§ **AIM OF THE TASK**:
Reproduce verbatim the lines of the listing below, from the line containing "locality: Along road" through the line containing "genus: Heliotropium", both inclusive.

§ **PROVIDED ENTRIES**:
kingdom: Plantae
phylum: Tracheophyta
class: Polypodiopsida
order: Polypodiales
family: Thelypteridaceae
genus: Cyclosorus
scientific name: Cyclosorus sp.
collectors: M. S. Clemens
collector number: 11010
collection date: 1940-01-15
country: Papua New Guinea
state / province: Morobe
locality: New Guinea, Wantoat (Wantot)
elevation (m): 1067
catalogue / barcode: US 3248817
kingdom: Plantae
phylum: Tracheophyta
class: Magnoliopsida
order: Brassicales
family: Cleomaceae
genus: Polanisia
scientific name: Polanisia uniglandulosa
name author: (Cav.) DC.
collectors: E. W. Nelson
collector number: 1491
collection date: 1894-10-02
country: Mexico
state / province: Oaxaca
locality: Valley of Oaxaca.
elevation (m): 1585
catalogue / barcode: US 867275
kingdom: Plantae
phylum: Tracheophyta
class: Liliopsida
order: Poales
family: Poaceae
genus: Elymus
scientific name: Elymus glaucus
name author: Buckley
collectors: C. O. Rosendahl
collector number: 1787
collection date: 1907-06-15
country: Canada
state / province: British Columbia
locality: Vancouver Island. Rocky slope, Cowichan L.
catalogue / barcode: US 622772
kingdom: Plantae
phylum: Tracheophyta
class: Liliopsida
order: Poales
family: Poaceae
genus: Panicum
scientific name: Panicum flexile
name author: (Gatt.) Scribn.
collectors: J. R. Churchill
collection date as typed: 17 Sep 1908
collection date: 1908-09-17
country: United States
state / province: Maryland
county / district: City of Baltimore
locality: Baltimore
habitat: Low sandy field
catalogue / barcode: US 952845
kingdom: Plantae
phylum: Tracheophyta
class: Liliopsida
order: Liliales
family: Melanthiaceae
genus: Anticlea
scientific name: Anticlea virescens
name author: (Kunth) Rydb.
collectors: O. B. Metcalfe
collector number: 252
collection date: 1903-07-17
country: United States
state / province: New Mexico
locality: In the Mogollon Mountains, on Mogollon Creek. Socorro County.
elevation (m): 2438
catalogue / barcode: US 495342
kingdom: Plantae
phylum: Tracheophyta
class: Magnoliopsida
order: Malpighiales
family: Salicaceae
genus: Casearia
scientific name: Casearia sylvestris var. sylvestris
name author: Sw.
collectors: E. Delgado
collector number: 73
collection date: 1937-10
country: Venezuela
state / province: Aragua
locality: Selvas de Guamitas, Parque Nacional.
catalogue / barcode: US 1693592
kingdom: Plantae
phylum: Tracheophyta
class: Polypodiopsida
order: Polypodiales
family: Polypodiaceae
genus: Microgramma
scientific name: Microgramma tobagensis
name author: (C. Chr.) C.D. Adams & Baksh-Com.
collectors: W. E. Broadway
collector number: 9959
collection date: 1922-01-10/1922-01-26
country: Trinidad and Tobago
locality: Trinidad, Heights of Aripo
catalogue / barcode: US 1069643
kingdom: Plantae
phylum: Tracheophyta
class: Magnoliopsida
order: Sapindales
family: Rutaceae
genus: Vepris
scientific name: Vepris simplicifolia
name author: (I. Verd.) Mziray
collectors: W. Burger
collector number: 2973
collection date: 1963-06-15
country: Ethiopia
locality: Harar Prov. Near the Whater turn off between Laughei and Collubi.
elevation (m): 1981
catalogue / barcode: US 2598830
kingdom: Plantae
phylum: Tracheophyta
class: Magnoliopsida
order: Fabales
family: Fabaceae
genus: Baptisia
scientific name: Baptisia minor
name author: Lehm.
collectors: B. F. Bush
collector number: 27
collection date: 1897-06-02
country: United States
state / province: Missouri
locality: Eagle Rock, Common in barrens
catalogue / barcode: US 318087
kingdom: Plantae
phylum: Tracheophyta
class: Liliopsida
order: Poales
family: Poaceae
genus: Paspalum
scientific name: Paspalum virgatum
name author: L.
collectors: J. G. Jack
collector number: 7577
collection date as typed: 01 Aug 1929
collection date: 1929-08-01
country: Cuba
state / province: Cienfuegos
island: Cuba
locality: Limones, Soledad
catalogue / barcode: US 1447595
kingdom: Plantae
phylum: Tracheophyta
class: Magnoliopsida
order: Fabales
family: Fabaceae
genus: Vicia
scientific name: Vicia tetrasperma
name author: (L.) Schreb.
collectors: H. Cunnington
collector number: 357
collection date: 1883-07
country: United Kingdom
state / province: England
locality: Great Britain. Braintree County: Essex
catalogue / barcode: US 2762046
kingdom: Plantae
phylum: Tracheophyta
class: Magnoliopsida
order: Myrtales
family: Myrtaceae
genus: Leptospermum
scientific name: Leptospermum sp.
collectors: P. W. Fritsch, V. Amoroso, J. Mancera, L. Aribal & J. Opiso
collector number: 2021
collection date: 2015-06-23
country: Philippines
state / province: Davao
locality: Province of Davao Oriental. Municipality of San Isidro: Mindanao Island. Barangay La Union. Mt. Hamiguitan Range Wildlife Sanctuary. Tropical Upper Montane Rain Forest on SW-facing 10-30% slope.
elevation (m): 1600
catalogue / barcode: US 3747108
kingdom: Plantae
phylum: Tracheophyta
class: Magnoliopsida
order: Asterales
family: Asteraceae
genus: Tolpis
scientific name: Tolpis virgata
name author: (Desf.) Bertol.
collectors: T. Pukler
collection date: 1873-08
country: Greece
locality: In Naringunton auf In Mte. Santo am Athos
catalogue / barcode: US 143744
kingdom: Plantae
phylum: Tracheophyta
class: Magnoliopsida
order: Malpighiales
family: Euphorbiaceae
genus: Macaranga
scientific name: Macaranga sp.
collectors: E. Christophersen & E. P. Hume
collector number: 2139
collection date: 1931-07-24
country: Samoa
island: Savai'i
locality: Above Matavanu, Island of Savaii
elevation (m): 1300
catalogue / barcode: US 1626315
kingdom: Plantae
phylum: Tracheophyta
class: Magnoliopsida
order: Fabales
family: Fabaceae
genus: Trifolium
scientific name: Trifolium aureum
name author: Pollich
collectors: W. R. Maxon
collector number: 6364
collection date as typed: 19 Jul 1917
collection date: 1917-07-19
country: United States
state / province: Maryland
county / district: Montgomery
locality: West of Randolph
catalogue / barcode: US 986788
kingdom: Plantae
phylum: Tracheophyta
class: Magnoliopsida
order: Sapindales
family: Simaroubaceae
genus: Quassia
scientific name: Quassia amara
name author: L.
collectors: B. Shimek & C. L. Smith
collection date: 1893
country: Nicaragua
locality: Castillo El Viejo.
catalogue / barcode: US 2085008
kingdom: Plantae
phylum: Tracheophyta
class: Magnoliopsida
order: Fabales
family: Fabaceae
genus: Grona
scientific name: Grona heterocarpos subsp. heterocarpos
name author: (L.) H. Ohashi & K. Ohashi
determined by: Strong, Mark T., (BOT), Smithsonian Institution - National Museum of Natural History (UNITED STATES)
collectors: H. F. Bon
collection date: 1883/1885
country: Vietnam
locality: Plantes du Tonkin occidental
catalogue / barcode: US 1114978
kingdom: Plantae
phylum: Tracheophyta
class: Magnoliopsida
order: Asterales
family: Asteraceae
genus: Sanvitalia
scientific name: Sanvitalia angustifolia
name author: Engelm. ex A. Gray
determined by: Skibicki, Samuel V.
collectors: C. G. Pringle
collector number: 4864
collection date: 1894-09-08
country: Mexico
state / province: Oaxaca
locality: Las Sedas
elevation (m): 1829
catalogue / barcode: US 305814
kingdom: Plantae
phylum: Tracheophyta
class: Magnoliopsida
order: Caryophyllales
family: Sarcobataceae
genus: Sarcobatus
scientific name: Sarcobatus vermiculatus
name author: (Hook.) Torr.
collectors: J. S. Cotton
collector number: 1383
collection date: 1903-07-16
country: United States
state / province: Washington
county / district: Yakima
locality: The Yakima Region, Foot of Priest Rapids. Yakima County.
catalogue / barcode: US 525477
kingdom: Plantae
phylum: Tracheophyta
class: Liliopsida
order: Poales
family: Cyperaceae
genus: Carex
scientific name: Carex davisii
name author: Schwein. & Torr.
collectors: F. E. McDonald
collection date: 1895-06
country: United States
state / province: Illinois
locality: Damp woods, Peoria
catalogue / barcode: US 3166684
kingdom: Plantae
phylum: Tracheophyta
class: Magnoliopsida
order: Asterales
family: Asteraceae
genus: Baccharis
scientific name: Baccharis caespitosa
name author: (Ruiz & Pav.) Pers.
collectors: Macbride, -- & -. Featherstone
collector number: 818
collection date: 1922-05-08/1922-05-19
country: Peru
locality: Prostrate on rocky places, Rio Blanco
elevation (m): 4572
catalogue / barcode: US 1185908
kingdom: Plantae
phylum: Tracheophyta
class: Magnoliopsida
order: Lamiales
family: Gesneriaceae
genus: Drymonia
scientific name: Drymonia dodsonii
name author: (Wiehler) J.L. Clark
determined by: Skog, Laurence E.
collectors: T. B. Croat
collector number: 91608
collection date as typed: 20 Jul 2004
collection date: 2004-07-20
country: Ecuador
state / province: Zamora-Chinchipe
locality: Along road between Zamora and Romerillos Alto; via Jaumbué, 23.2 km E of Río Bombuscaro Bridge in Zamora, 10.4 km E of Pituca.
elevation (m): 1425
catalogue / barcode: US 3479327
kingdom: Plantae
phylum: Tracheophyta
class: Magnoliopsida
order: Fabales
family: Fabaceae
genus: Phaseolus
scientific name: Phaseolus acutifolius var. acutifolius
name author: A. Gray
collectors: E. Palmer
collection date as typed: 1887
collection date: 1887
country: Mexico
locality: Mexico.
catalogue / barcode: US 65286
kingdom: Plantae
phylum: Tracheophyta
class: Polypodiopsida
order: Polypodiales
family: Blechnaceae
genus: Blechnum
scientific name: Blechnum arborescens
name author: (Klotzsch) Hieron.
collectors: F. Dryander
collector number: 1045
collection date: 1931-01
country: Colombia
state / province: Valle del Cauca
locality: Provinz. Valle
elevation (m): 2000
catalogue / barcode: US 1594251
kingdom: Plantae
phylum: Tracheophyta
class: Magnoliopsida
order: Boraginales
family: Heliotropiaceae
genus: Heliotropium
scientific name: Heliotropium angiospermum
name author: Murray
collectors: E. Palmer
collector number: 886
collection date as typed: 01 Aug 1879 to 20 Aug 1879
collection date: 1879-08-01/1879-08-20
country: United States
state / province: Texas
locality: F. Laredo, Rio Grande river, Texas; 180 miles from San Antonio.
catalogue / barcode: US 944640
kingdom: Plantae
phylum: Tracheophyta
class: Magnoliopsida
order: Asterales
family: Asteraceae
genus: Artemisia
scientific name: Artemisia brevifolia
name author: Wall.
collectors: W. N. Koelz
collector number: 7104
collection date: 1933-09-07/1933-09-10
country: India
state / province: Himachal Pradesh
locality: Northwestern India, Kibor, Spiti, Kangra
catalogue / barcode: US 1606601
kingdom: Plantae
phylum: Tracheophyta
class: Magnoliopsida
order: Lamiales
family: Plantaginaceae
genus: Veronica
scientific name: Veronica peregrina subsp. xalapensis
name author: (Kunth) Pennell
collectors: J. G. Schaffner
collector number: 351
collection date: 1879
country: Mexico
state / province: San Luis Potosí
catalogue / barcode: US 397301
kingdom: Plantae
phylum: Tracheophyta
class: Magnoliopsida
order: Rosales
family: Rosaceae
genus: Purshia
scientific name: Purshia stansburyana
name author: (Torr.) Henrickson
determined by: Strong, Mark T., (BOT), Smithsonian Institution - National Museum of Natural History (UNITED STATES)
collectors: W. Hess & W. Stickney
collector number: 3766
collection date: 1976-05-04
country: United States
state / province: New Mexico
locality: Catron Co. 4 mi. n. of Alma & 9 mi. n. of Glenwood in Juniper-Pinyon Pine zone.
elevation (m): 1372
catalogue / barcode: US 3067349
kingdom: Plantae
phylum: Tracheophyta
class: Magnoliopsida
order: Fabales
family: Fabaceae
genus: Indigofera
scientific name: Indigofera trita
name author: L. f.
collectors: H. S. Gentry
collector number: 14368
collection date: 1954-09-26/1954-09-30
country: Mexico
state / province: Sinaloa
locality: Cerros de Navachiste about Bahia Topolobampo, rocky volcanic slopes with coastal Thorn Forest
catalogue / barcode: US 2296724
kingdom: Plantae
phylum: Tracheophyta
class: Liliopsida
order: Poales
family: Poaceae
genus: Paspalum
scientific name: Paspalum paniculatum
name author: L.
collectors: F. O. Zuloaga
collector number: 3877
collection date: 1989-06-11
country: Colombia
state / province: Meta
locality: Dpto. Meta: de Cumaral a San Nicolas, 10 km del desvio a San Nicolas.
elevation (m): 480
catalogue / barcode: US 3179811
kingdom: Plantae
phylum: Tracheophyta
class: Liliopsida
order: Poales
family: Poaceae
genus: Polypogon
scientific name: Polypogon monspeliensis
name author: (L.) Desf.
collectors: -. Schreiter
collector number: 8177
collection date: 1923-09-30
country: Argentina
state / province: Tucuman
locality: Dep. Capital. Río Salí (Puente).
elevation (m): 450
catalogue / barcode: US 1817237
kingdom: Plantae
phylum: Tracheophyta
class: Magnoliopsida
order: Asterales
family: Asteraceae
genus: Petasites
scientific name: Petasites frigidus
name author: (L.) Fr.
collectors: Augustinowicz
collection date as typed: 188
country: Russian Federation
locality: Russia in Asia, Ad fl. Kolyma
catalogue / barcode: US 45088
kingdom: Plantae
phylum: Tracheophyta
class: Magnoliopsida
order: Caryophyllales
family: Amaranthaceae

§ **EXERCISE SOLUTION**:
locality: Along road between Zamora and Romerillos Alto; via Jaumbué, 23.2 km E of Río Bombuscaro Bridge in Zamora, 10.4 km E of Pituca.
elevation (m): 1425
catalogue / barcode: US 3479327
kingdom: Plantae
phylum: Tracheophyta
class: Magnoliopsida
order: Fabales
family: Fabaceae
genus: Phaseolus
scientific name: Phaseolus acutifolius var. acutifolius
name author: A. Gray
collectors: E. Palmer
collection date as typed: 1887
collection date: 1887
country: Mexico
locality: Mexico.
catalogue / barcode: US 65286
kingdom: Plantae
phylum: Tracheophyta
class: Polypodiopsida
order: Polypodiales
family: Blechnaceae
genus: Blechnum
scientific name: Blechnum arborescens
name author: (Klotzsch) Hieron.
collectors: F. Dryander
collector number: 1045
collection date: 1931-01
country: Colombia
state / province: Valle del Cauca
locality: Provinz. Valle
elevation (m): 2000
catalogue / barcode: US 1594251
kingdom: Plantae
phylum: Tracheophyta
class: Magnoliopsida
order: Boraginales
family: Heliotropiaceae
genus: Heliotropium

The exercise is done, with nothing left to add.